O casal Antunes, açoreano de gema, emigrou para os Estados Unidos à procura de melhores dias. Por lá trabalhou, na Flórida, a fim de equilibrar a vida, no sentido de poderem construir uma casa na ilha de S. Miguel, de onde eram naturais. No começo a adaptação foi difícil, tanto devido aos costumes, como ao regime alimentar, complicando-se no aspecto linguístico.
A força de vontade moldou os hábitos. Ao fim de cinco anos regressaram à terra, na altura das festas do Senhor Santo Cristo dos Milagres. Vieram, como bons ilhéus, cumprir a promessa das graças obtidas. Na continuidade dos anos, passaram, depois, a estarem presentes neste encontro religioso e a acompanharem o Senhor pelas ruas engalanadas da cidade de Ponta Delgada. À custa dos dólares sentiram-se mais seguros e com outra filosofia de viver.
Tudo lhes correu bem, devido ao amparo do Senhor Santo Cristo, conforme diziam. Ao fim de anos de luta, de trabalho, de inúmeros sacrifícios e privações conseguiram alcançar uma posição estável. A moradia, na terra natal, bonita, airosa, com um grande logradouro repleto de árvores de fruto e flores, a destacarem-se as hortências, já se encontrava edificada. Não tinham filhos. A medicina confirmava essa impossibilidade. Coincidências do destino.
Um dia, naquelas paragens americanas, ao assistirem a um sarau na Casa do Minho tiveram oportunidade de anotar o programa das Festas da Senhora da Agonia. Em paralelo, foi distribuído um roteiro ilustrado com fotografias a publicitar o Monte de Santa Luzia, que registaram, despertando-lhes curiosidade e interesse em visitar. No desdobrável turístico podia ler-se que esse monte sobranceiro à cidade é um belo miradouro natural do Alto-Minho, considerando-se um dos recantos mais aprazíveis do país. Sublinhava-se que do alto da montanha desfruta-se uma diversidade de aspectos paisagísticos sobre povoados, vales, serranias, rios e o oceano. Era dado destaque, ainda, ao seu interesse arqueológico, sanitário, literário e religioso, que advém das ruínas da velha citânea, que remontam da época luso-romana, aliado à amenidade do seu clima repousante e do Templo Monumento, motivo de peregrinações e de devoção popular.
O acesso podia fazer-se a pé, pelo escadório, por elevador e através dos transportes rodoviários, seguindo a estrada que vem abraçar, graciosamente, a elevação, apreciando magníficos recantos e mirantes de abundante sombra.
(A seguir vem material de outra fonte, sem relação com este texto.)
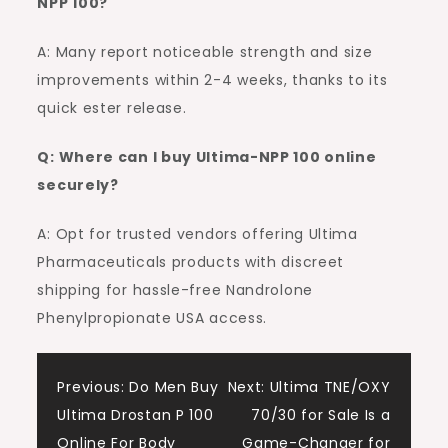
NPP 100?
A: Many report noticeable strength and size
improvements within 2-4 weeks, thanks to its
quick ester release.
Q: Where can I buy Ultima-NPP 100 online
securely?
A: Opt for trusted vendors offering Ultima
Pharmaceuticals products with discreet
shipping for hassle-free Nandrolone
Phenylpropionate USA access.
Post
Previous:
Do Men Buy
Next:
Ultima TNE/OXY
Ultima Drostan P 100
70/30 for Sale Is a
navigation
Online For Body
Game-Changer for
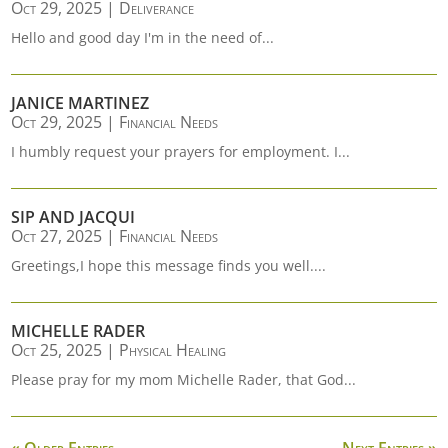
Oct 29, 2025
|
Deliverance
Hello and good day I'm in the need of...
JANICE MARTINEZ
Oct 29, 2025
|
Financial Needs
I humbly request your prayers for employment. I...
SIP AND JACQUI
Oct 27, 2025
|
Financial Needs
Greetings,I hope this message finds you well....
MICHELLE RADER
Oct 25, 2025
|
Physical Healing
Please pray for my mom Michelle Rader, that God...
A paisagem acolhedora, graciosa e fascinante descortina-se na subida e descida, aqui e acolá, por entre clareiras de exuberante vegetação.
O casal Antunes, que da sua Pátria só conhecia os Açores, ficou a pensar em fazer umas férias repartidas, entre aquele arquipélago e o continente. Deslocaram-se ao Minho. Instalaram-se num dos hotéis da cidade de Viana do Castelo. Assistiram à Romaria da Senhora d’Agonia, em pleno mês de Agosto, festa litúrgica e pagã, fidalga e popular, repleta de alegria, de animação e de cor. A princesa do Lima, nesta altura, veste-se de galas e adornos, ao som das músicas dos altifalantes, das bandas nos coretos e dos cantares ao desafio, numa polcromia de vibrações sonoras, de luz e de calor humano.
Apreciaram a gastronomia local. Beberam o saboroso vinho verde deliciaram-se com a gostosa comida dos restaurantes típicos da região. Assistiram à Festa do Traje, às procissões e cortejos, culminando com os fogos de artifício produzidos por afamados pirotécnicos. Na memória deles ficou gravado, para sempre, a Serenata no rio Lima, demonstração graciosa e feérica de fogo aquático e aéreo.
Antes de se despedirem dos vianenses, que os souberam receber, foram visitar a igreja de Nossa Senhora d’ Agonia. Trata-se de uma construção de porte elegante e altivo com paredes caiadas de branco e uma torre esguia, em contacto com o céu, sempre pronta a proteger os pescadores, em conjunto com o farol, quando na faina da pesca vão para o alto mar. A imagem imaculada ainda se encontrava no andor que nos séquitos religiosos percorrera as principais ruas da cidade e de barco navegara pelo mar Atlântico.
Deixaram à Santa as suas preces e a esperança de voltarem. Regressaram, realmente, no ano seguinte, a fim de cumprirem a parte restante da promessa. Além de serem pessoas que já tinham mais de quarenta anos e o estigma de não poderem procriar, traziam com eles, ao colo, o filho desejado, de aspecto robusto, que lhe foram mostrar e pedir a sua bênção.